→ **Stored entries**
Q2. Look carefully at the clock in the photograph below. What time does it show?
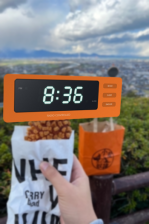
8:36
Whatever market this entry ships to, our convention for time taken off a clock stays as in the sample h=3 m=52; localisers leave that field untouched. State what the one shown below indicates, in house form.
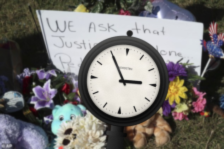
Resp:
h=2 m=55
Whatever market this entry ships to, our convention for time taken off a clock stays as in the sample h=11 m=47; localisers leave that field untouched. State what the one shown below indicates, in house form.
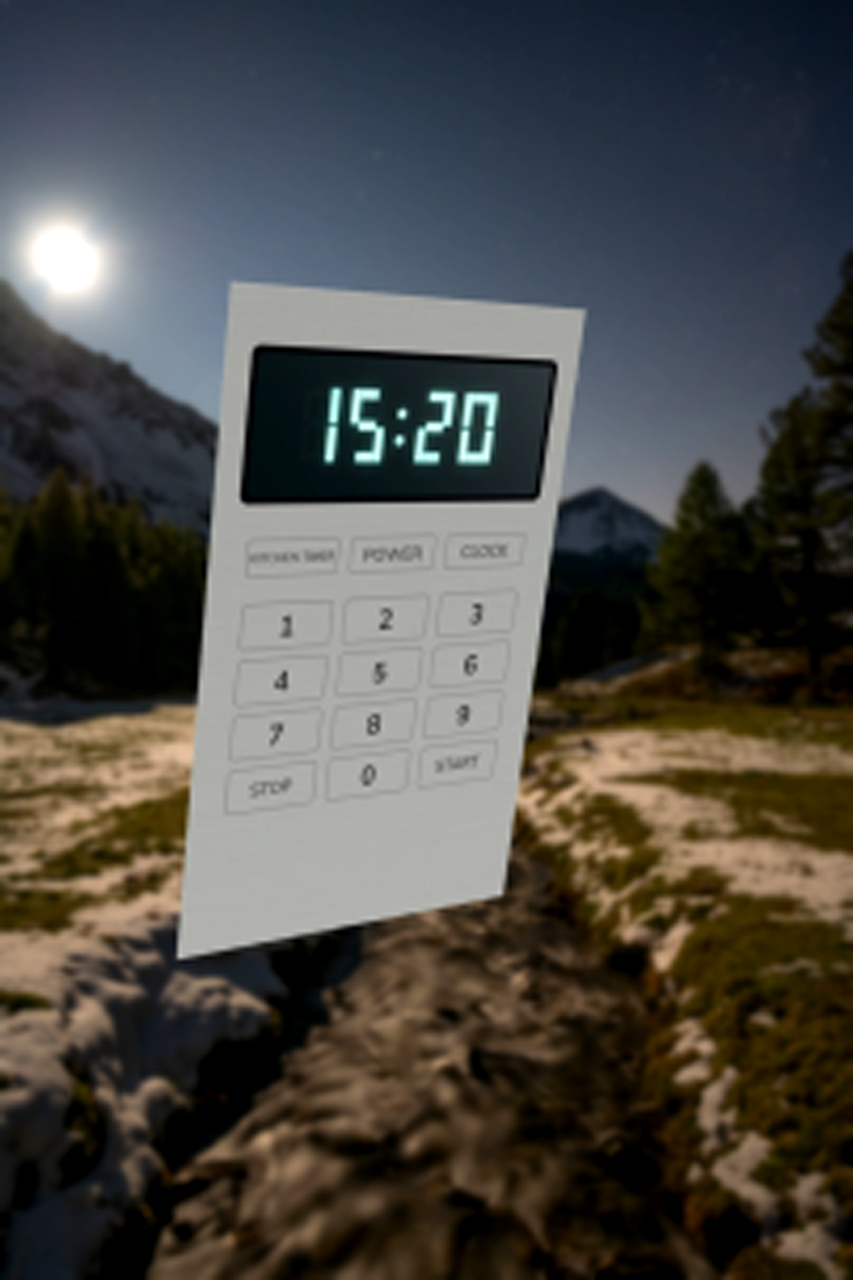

→ **GOAL**
Reproduce the listing above with every occurrence of "clock" switched to "timepiece", leaving all other wording unchanged. Omit the pictures from your reproduction.

→ **RIGHT ANSWER**
Q2. Look carefully at the timepiece in the photograph below. What time does it show?
8:36
Whatever market this entry ships to, our convention for time taken off a timepiece stays as in the sample h=3 m=52; localisers leave that field untouched. State what the one shown below indicates, in house form.
Resp:
h=2 m=55
Whatever market this entry ships to, our convention for time taken off a timepiece stays as in the sample h=11 m=47; localisers leave that field untouched. State what the one shown below indicates, in house form.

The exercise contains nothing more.